For an item to be found in Wikidata, it needs a label. Ideally any item has a label in every language that Wikidata supports and currently there are 280+ languages. Currently Wikidata is not really useful for practically all of these languages. The statistics show that a small percentage has more than 10 labels and most labels have only one label.

There are over 13.5 million items and consequently there is a need for 3,780,000,000 labels give or take a few.

There are several ways to drastically improve the number of labels. There are also ways to minimise the impact of missing labels.

The most obvious one is to use every title of a Wikipedia article as a label. There are for instance 729,712 articles in Chinese and 244,699 articles in Arabic these will probably provide the most requested information in those languages. We can also use lexical information from any freely available resource. Wiktionary for instance includes a wealth of usable data. Implementing these two strategies alone will have a big impact.

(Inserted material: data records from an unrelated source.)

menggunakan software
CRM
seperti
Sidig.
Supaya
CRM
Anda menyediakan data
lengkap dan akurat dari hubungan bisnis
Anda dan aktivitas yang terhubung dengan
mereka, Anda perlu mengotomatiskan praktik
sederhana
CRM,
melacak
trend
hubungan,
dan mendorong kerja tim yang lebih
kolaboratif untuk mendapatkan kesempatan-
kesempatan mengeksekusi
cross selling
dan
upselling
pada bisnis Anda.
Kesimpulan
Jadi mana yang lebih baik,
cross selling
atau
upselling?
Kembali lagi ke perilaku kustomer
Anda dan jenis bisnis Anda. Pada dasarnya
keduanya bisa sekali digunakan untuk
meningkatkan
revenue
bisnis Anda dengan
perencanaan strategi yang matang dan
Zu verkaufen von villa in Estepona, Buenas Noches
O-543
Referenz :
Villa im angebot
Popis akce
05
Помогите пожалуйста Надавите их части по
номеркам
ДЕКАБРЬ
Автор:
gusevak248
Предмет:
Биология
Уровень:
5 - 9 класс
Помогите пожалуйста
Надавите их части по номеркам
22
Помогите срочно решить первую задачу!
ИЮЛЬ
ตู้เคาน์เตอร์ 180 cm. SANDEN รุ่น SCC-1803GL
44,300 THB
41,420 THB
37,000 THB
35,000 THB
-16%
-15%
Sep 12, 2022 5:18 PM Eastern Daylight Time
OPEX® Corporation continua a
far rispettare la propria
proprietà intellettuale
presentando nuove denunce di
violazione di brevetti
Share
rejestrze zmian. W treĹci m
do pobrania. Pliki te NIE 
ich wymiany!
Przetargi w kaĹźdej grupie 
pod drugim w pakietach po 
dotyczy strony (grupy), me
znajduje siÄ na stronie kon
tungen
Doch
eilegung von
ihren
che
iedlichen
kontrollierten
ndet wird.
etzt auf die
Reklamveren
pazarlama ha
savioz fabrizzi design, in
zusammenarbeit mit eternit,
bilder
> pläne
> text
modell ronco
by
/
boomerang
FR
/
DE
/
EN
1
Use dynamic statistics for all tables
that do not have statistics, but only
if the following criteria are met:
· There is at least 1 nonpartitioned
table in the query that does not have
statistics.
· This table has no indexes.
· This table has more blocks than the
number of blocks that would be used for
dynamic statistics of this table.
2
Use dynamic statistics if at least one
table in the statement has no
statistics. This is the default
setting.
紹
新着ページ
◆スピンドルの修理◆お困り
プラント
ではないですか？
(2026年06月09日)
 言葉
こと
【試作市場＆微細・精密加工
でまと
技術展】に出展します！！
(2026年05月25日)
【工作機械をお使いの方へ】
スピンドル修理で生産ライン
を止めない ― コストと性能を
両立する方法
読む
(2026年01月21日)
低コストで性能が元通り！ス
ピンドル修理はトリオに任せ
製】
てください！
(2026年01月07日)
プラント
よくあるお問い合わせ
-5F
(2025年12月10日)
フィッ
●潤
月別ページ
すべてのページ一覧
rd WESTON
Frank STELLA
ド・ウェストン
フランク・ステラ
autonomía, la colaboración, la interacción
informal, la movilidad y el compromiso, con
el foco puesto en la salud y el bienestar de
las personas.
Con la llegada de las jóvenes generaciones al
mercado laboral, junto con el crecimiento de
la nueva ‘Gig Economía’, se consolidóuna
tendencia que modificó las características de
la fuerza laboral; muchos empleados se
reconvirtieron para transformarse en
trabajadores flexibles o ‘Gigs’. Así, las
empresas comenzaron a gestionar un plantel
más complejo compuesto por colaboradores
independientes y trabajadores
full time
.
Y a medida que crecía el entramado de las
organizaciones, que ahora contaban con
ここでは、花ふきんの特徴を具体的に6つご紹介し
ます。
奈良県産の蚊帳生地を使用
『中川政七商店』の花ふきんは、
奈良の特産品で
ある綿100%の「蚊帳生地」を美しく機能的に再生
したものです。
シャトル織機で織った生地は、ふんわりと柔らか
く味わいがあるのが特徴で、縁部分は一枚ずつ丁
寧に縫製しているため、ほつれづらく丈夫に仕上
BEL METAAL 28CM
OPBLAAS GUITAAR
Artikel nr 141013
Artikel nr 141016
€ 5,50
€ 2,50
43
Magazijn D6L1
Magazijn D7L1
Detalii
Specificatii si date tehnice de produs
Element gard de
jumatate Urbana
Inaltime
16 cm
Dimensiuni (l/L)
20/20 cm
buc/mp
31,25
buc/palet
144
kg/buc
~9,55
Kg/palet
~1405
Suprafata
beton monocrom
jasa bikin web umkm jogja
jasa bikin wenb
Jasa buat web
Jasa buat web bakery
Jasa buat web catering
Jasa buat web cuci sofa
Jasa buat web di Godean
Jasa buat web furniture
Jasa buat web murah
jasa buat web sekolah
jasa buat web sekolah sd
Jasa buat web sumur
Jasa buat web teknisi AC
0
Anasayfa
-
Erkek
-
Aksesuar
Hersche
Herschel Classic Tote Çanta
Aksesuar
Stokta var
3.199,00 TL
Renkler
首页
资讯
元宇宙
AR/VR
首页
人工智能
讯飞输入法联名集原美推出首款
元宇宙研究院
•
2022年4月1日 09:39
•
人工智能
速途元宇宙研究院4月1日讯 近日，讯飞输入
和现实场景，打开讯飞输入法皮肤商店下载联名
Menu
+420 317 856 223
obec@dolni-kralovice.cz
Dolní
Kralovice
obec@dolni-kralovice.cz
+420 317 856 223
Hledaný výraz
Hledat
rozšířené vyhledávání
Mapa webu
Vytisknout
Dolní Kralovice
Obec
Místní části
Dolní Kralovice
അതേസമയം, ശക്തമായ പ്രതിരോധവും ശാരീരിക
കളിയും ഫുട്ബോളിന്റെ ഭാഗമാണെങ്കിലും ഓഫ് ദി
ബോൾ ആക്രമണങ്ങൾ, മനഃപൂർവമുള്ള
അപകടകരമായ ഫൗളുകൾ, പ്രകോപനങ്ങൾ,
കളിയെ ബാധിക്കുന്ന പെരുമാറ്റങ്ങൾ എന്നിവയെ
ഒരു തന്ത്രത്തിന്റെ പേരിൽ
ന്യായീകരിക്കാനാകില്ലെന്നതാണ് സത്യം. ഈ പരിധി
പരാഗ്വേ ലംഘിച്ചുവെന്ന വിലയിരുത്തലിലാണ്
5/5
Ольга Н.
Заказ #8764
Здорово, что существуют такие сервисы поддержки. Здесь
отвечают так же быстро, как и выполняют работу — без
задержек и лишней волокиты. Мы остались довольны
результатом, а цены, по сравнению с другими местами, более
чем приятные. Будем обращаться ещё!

The names of people typically stay the same in most languages with the same script. There are standards for transliteration and they can will us with an adequate result. Adding these strategies to the mix and it will become even better.

Finally, there is our community. When we provide them with awareness what labels are most often requested and failed they may either add a label to an existing item or they can add a new item.

Statistics indicate that we have a problem but with this awareness we can build statistics that will indicate what works and where our efforts have the most impact in making Wikidata truly useful.